Nous parlions du partage des savoirs. Il faudra non seulement s'opposer à la mise en concurrence des écoles, collèges et lycées mais surtout proposer des mesures construisant enfin l'école de l'égalité. Nous communistes, nous ne défendons pas l'école de Jules Ferry. Elle est profondément inégalitaire : elle reproduit au mieux les inégalités sociales, en ce moment elle les accroit.  J'enseigne à l'Université et j'habite à Bel Air un quartier populaire. Eh bien jamais je n'ai vu un enfant du quartier dans mes amphis. Il s'agit de  proposer un projet révolutionnaire pour l'école dont l'objectif est l'émancipation de chacun. L'école de l'égalité ce n'est pas l'égalité des « chances ». L'école n'est pas une loterie. L'égalité n'a rien de naturel, il faut la construire, créer les conditions de sa réalisation. Bien sûr il faut plus de moyens... mais il faut surtout un autre projet : scolarité obligatoire et gratuite de 3 à 18 ans, allongement du temps scolaire, fin du financement des écoles privées par les collectivités locales, refonte des programmes, service publique de l'orientation qui ne trie pas mais qui ouvre le champ des possibles, intégration progressive dans l’horaire scolaire de toutes les tâches demandées au titre du travail personnel. Vous le savez, en 1945 un communiste, Ambroise Croizat, construisait la sécurité sociale. Mais il y avait un autre projet révolutionnaire, le plan Langevin-Wallon qui voulait transformer le système éducatif. Réactivons-le, modernisons le.
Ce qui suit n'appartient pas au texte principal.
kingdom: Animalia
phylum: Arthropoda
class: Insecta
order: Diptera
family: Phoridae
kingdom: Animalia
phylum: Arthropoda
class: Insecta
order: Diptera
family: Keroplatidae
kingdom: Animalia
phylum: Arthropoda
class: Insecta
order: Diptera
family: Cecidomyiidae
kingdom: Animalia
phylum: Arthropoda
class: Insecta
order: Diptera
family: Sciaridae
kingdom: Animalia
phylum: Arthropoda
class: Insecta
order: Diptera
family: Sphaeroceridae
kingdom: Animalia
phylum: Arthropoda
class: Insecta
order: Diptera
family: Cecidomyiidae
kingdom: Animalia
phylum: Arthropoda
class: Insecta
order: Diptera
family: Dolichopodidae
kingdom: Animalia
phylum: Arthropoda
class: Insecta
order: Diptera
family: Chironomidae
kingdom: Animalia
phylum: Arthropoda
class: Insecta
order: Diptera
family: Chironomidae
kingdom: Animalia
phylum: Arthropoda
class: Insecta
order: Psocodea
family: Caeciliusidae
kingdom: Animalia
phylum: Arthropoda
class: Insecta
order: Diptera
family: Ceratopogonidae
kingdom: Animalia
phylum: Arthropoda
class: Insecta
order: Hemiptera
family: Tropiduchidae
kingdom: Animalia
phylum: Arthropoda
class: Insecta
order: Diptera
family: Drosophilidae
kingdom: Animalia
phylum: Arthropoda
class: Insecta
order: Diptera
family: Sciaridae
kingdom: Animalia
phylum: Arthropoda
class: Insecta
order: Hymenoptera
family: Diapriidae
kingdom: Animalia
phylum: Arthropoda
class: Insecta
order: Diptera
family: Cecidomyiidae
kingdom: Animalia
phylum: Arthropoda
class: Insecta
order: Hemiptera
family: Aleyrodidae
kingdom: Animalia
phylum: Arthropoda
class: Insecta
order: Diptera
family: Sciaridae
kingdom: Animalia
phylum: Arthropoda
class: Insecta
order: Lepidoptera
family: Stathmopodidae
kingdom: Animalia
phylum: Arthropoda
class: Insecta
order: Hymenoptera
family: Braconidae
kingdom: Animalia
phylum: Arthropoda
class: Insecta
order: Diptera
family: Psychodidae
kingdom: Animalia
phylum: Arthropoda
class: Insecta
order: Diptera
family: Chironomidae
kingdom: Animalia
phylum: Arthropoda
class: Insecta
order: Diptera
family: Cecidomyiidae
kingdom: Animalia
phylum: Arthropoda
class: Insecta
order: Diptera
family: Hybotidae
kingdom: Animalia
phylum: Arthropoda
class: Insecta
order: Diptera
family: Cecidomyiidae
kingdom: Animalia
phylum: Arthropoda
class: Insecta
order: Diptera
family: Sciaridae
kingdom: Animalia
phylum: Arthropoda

Je viens de parler d'Ambroise Croizat. Nous proposons de revenir aux principes fondamentaux de la sécurité sociale, d'une cotisation qui ouvre des droits, de faire contribuer les revenus financiers et une gestion démocratique par les assurés sociaux pour que la protection sociale soit protégée des aléas politiques. C'est la cas depuis 1995 quand Juppé a décider de contenir le budget de la sécu dans la limite d'une enveloppe prédéfinie et votée au Parlement.

Vous le voyez, partout, il s'agit de remettre en cause le pouvoir politique, économique, médiatique, culturel de la classe dominante.
Pour tout cela donc il faut le maximum de députés progressistes, déterminés, en s'appuyant sur les luttes, à affronter le pouvoir de l'argent.

Alors le 18 juin, partout où c'est possible, faisons entrer le Peuple à l'Assemblée.